In my weakened condition, Seth had no problem getting it on me. Once he was satisfied with the final click, the one that connected the latches at the small of my back, he gave a little tug and headed for the door. I watched him go, seething, and part of me wanted to simply refuse.

But I thought of the various ways they could punish me. If not for those pictures, I might have had a chance. But they had files of me naked and diapered, and I couldn’t tolerate that. Maybe if I could get out of there and find help, then I could have some leverage too, but until then I had to behave, no matter how frustrated or powerless I felt.

I hopped onto the floor, only something happened. At first, I couldn’t explain it. I slipped off the changing table and tried to straighten out my body into a standing position. But I couldn’t. For some reason, I couldn’t stand up straight which threw off my balance. I stumbled down and threw out my hands—each one still encased in the fabric sleeves. Before I knew it, I found myself on my hands and knees.

Seth paused at the door and turned around, “Oh, do you feel like crawling?”
“What’s going on?” My voice quivered as hints of hot blush colored my skin.
“Nothing sweetie. But that sleeper will help you learn to crawl.”
“Crawl? I am not going to crawl?”

“Let’s see if you say the same thing in a minute,” he said and gave another pull on my leash. The straps pulled against my shoulders, waist, and diaper. The diaper was the worst part; I didn’t want or need a reminder of how I wore it.

With no other choice, I crawled behind Seth. Every few steps, he made sure to pause and glance back. Then he’d give my leash another tug, and I hurried after him. We made our way back to the living room.

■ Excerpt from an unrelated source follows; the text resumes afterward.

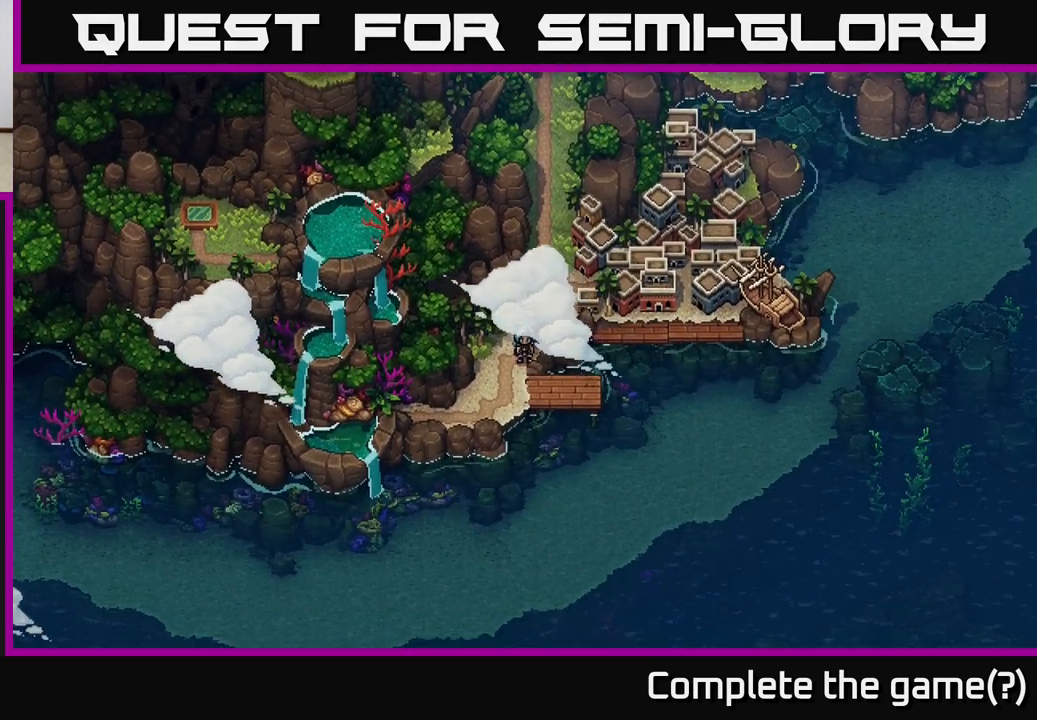
{"buttons": [], "left_stick": "down", "right_stick": "center", "events": [[200, "left_stick", "left"], [400, "left_stick", "down"]]}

Kayla was on the couch with her laptop. She peeked from behind the screen and giggled. “Oh my God! She looks so cute!”

“What did I say? She’d look perfect in the sleeper.”

“Absolutely,” he told her. “And it makes her even more infantile. She gets to crawl and waddle about, but she won’t be able to walk as long as she’s in her sleeper. Isn’t that right?” Just to rub in my new humiliation a bit more, Seth pinched my cheek.